El tumor gástrico es la segunda causa de muerte por cáncer en el mundo. En España es el séptimo en incidencia y el quinto si solo se considera la población masculina. Este tipo de cáncer no ofrece síntomas concretos, "por lo que suele diagnosticarse en estadios relativamente avanzados. Desde el punto de vista práctico se aconseja tener en cuenta síntomas de alerta como la saciedad precoz, las alteración en el gusto por la carne y un adelgazamiento inexplicado. También sería recomendable realizar cribados para la detección del helicobacter pylori y practicar endoscopias seriadas en aquellos pacientes que por sus antecedentes familiares o personales presenten más riesgo", afirma el doctor Federico González, oncólogo del Hospital Universitario Quirónsalud Madrid y organizador de la IV Jornada Oncológica, actualización y desarrollo terapéutico en cáncer gástrico, que se celebra este viernes, día 27, en este centro hospitalario.

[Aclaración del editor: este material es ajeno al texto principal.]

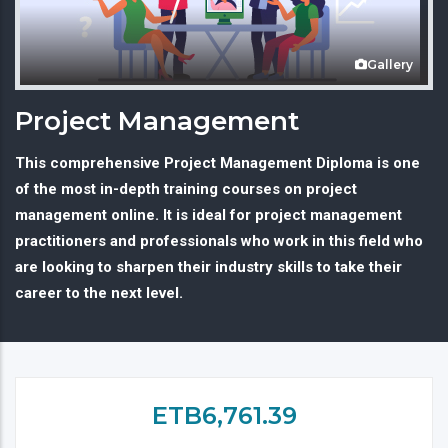
Gallery
Project Management
This comprehensive Project Management Diploma is one
of the most in-depth training courses on project
management online. It is ideal for project management
practitioners and professionals who work in this field who
are looking to sharpen their industry skills to take their
career to the next level.
ETB6,761.39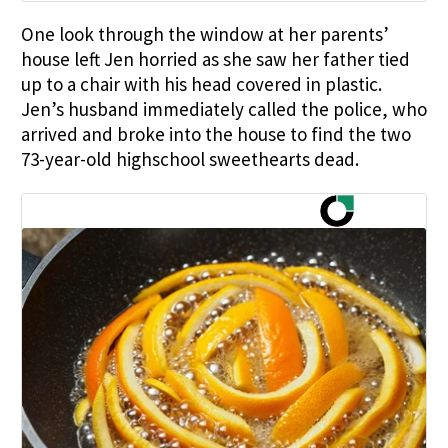
One look through the window at her parents’
house left Jen horried as she saw her father tied
up to a chair with his head covered in plastic.
Jen’s husband immediately called the police, who
arrived and broke into the house to find the two
73-year-old highschool sweethearts dead.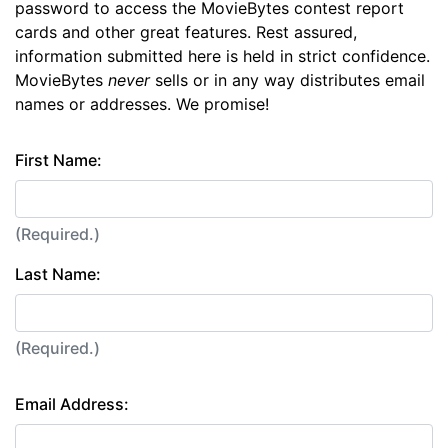
password to access the MovieBytes contest report
cards and other great features. Rest assured,
information submitted here is held in strict confidence.
MovieBytes
never
sells or in any way distributes email
names or addresses. We promise!
First Name:
(Required.)
Last Name:
(Required.)
Email Address: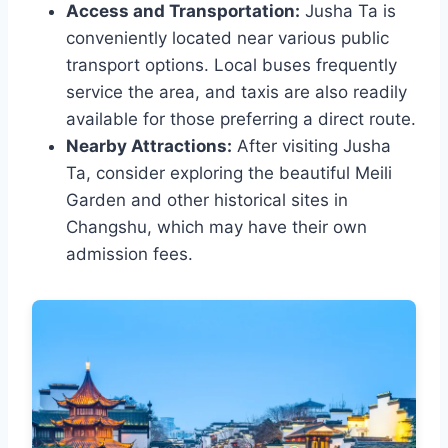
Access and Transportation:
Jusha Ta is
conveniently located near various public
transport options. Local buses frequently
service the area, and taxis are also readily
available for those preferring a direct route.
Nearby Attractions:
After visiting Jusha
Ta, consider exploring the beautiful Meili
Garden and other historical sites in
Changshu, which may have their own
admission fees.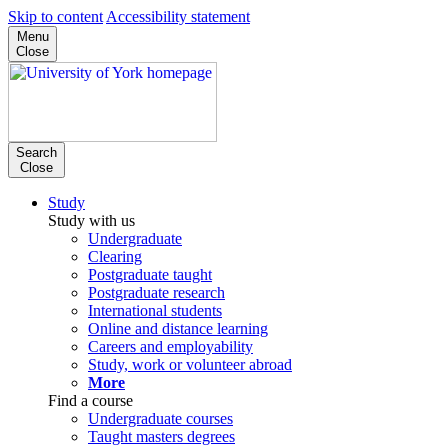
Skip to content
Accessibility statement
Menu
Close
Search
Close
Study
Study with us
Undergraduate
Clearing
Postgraduate taught
Postgraduate research
International students
Online and distance learning
Careers and employability
Study, work or volunteer abroad
More
Find a course
Undergraduate courses
Taught masters degrees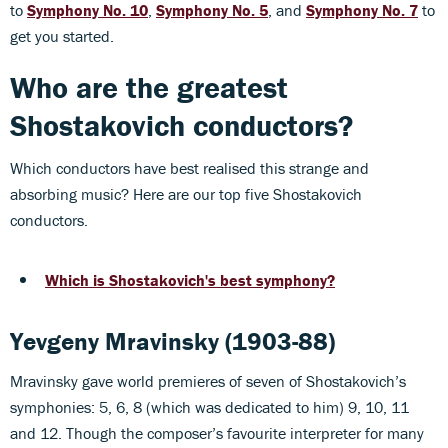
to
Symphony No. 10
,
Symphony No. 5
, and
Symphony No. 7
to
get you started.
Who are the greatest
Shostakovich conductors?
Which conductors have best realised this strange and
absorbing music? Here are our top five Shostakovich
conductors.
Which is Shostakovich's best symphony?
Yevgeny Mravinsky (1903-88)
Mravinsky gave world premieres of seven of Shostakovich’s
symphonies: 5, 6, 8 (which was dedicated to him) 9, 10, 11
and 12. Though the composer’s favourite interpreter for many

Muchos cánceres gástricos de tipo difuso muestran una alteración molecular; en concreto en una molécula que se denomina E-cadherina. "También se conocen otras alteraciones como las que se producen en los genes p53 y p16 o los genes reparadores del ADN". Asimismo, sabemos que los pacientes con pólipos tienen más incidencia de cáncer gástrico, así como las personas con historia de gastritis crónica", continúa el doctor González.

Su tratamiento debe combinar cirugía, quimioterapia y radioterapia, según el tipo, localización y extensión del tumor. "En los últimos años el tratamiento molecular personalizado, según los datos genético-moleculares de cada paciente es especialmente en importante en tumores avanzados", concluye el especialista.